**Extract to read:**
** start **

Frame Flex

What effect does frame stiffness have on efficiency?

When you push on the pedals, the frame deflects like a spring. This deflection absorbs energy known as strain energy. It has long been assumed that all or most of this energy is lost. The first law of thermodynamics states that energy cannot be created or destroyed. So "lost" means that the strain energy stored and then released by the frame goes somewhere besides the drive train. So where does this energy go?  Is it really lost or can the frame push back in such a way that the energy is routed into the drive train?

What is work energy?

First, it is critical to get a firm understanding of what work energy is. Work energy is defined as a force times the movement in the direction of the force and at the point of the applied force (W=Fd). A cyclist going down a hill looses potential energy proportional to the elevation change, not the distance traveled along the slope. The work done on the cyclist by gravity was only in the direction of the gravitational force (W=Fd).

• Consider a mass sitting on top of a rigid block. The mass has gravitational potential energy based on the elevation of the mass. The mass is exerting a force on the block. But the mass is not doing any work because there is no movement. 
• Now lets say that the rigid block was replaced by a compression spring. The mass will move down some and compress the spring. The mass lost some gravitational potential energy from the distance it moved down. The work done on the spring by the mass was the gravitational force on the mass times the distance moved (W=Fd). Once the mass moves down to the point of equilibrium and stops, no more work is being done. A quantity of gravitational potential energy of the mass has been transferred to strain potential energy in the spring. The mass continues to exert a force on the spring, but there is no movement. There is no energy being transferred to the spring. No work is being done.
• Suppose you replace the mass with your foot. When you push the spring down to the same compressed position, you do the same amount of work on the spring as the mass did. Now you hold the spring there. Hold it there for 24 hours. You say, "I'll get tired. Of course I'm doing work." The effort that you are exerting is just the inefficiency in the way your muscles maintain a force. But that's all internal to your body. The spring sees no difference between the force from the mass and the force from your foot. There is no energy being transferred to the spring. No work is being done to the spring.

Can applied forces be separated?

The other key concept is the structural analysis principle of superposition. This states that if one or more forces are applied to a structure, the deflections from each force can be found independently and then added together. It also means that you can analyze the reactions of a structure independently, regardless of what other loads may be applied to the structure. This is critical for us, because a bicycle frame has many different and changing loads applied to it. We need to be able to isolate one force at a time and look at what the frame's reaction is to it. So we can examine what happens to the frame under pedaling forces without worrying about what forces are being applied at the handlebars, seat, or dropouts.

** end **

**Instructions to follow:**
Answer these about the frame flex text:
(a) What does the first law of thermodynamics state?
(b) How is work energy defined?
(c) What does the principle of superposition state?
You won't need the records.

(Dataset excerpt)

** start **

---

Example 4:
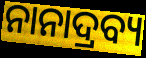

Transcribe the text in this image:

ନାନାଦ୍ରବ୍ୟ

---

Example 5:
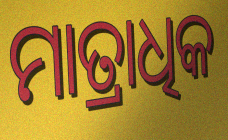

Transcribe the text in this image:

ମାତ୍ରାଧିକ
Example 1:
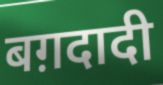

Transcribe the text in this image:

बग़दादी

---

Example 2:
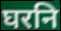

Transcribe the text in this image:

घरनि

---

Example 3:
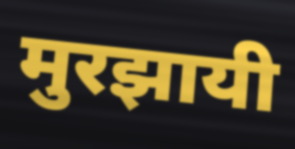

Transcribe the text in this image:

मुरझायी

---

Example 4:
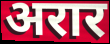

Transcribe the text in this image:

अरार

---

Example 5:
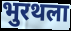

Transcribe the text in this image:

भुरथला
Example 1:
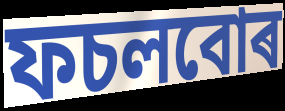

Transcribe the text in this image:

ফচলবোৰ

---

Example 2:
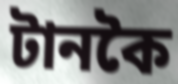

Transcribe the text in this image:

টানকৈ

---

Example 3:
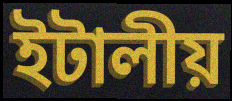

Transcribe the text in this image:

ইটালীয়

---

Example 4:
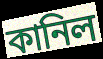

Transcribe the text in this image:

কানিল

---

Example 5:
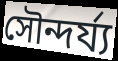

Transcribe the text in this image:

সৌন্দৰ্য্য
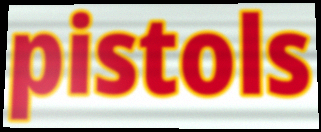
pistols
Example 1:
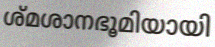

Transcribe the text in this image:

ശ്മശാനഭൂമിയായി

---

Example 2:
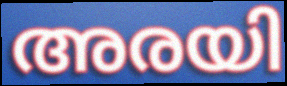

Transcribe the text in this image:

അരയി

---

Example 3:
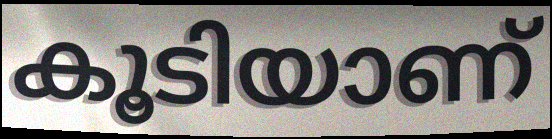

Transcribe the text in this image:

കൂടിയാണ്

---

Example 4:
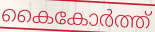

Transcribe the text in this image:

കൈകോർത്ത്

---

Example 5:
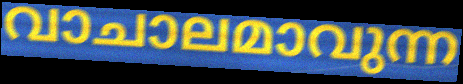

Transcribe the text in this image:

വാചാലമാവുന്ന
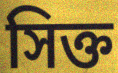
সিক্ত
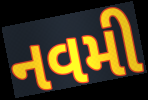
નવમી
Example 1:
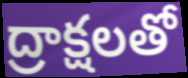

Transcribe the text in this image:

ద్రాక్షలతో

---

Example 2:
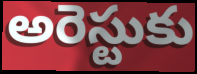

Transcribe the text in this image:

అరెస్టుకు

** end **

**The solution:**
(a) Energy cannot be created or destroyed.
(b) As a force times the movement in the direction of the force and at the point of the applied force (W=Fd).
(c) If one or more forces are applied to a structure, the deflections from each force can be found independently and then added together.